▶ **EXERCISE SET**:
a) Would you print the passage of the Hawaii microgrids editorial from "A fundamental building" up to and including "economy of Hawaii.", word for word?
b) Can you carry on the editorial about microgrids and Hawaii's clean energy future from the point where it ends?

Recently the subject came up, once again, as to what is wrong with Hawaii’s stated quest of 100% renewable energy by 2045. The why side of that same question is for another editorial, although BeyondKona readers will find plenty of articles, references, analyses, and as to the why reasons, published previously.
A fundamental building block to Hawaii’s potential clean energy future, microgrids.
Beyondkona explores the game-changing energy role microgrids offer, and why without them, Hawaii’s largest utility may continue to degrade in reliability, raise ratepayer costs without end, and possible fail to transform itself to serve a clean energy future for the people and economy of Hawaii.
How would microgrids, as part of Hawaii energy transformation, effectively respond to an increasingly unstable and uncertain world of changing energy supply markets, unending rising energy costs? Fundamental questions on the state’s path to achieve a sustainable, self-efficient, consumer-reliable clean energy future.
A Microgrid, by definition is a stand-alone or connected system serving a wide variety of localized energy demands. In both cases, these energy systems offer fundamental energy efficiencies and flexibility not found in today’s 20th century central utility power provisioning and transmission model, and are increasingly associated with zero emissions solar and wind energy sources coupled to onsite energy storage; primarily batteries.
First, Microgrids make clean and renewable energy, storage, and efficiency very attractive by integrating all them into a unified and resilient energy system.
The heart of microgrid benefits are two fundamental and enabling changes they offer to today’s utility grid.
- Microgrids are highly resilient and reliable in a changing world in which climate weather assumptions of the past no longer apply.
- Microgrids are also a “distributed” energy system, in which power is mostly produced and consumed at or near the point of energy production, i.e., rooftop solar, eliminating power loses and long distance energy transmission uncertainties.

▶ **PROVIDED MATERIAL**:
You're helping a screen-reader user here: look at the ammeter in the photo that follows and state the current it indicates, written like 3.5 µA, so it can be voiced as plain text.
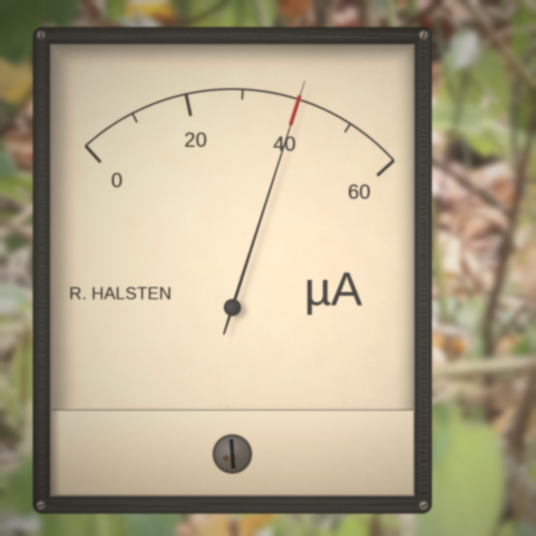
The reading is 40 µA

▶ **ANSWERS GIVEN**:
a)
A fundamental building block to Hawaii’s potential clean energy future, microgrids.
Beyondkona explores the game-changing energy role microgrids offer, and why without them, Hawaii’s largest utility may continue to degrade in reliability, raise ratepayer costs without end, and possible fail to transform itself to serve a clean energy future for the people and economy of Hawaii.

b)
Microgrids generally operate as fully automated, self-contained power systems (generation, storage, self-managed). From a house with rooftop solar and energy battery management and storage system. a community energy system, and/or scaled up to a section of a utility’s overall transmission grid system (aka grid island).
Further, increased deployment of clean and efficient “distributed” power technologies not only reduce or eliminate greenhouse gases and other emissions associated with today’s power grid system, but also offer energy security by mitigating power disruptions and disturbances not otherwise fully addressed with today’s 20th-century grid architecture.
Think of a microgrid as the name implies, as a smaller (localized) power system that generates power, completely manages power generation and distribution, does it simply and effectively through onsite power storage. Power flow regulation for on-demand power management is fundamental throughout the connected points to/from the microgrid.
Distributed Energy: solar + batteries (BESS), a powerful combination
The definition and application of microgrids continues to expand, based on both application and scale. The term “microgrid” also includes stand-alone rooftop solar and battery systems as key contributors to stability of existing utility-integrated systems.
At the same time, just within the past 5 years, significant technology advances in microgrid technology have broaden the very definition of what is a microgrid. Software developments and applications continue to lower energy and operating costs, both measured in terms of a system’s capex and the lifecycle costs of microgrid operations.
These same improving operating efficiency elements are making it increasingly difficult to defend 20th-century, business as usual, grid power assumptions relient on large scale and mostly reliable firm-power utility assumptions. This is especially true with rooftop and utility scale solar systems connected to onsite battery BMS technology.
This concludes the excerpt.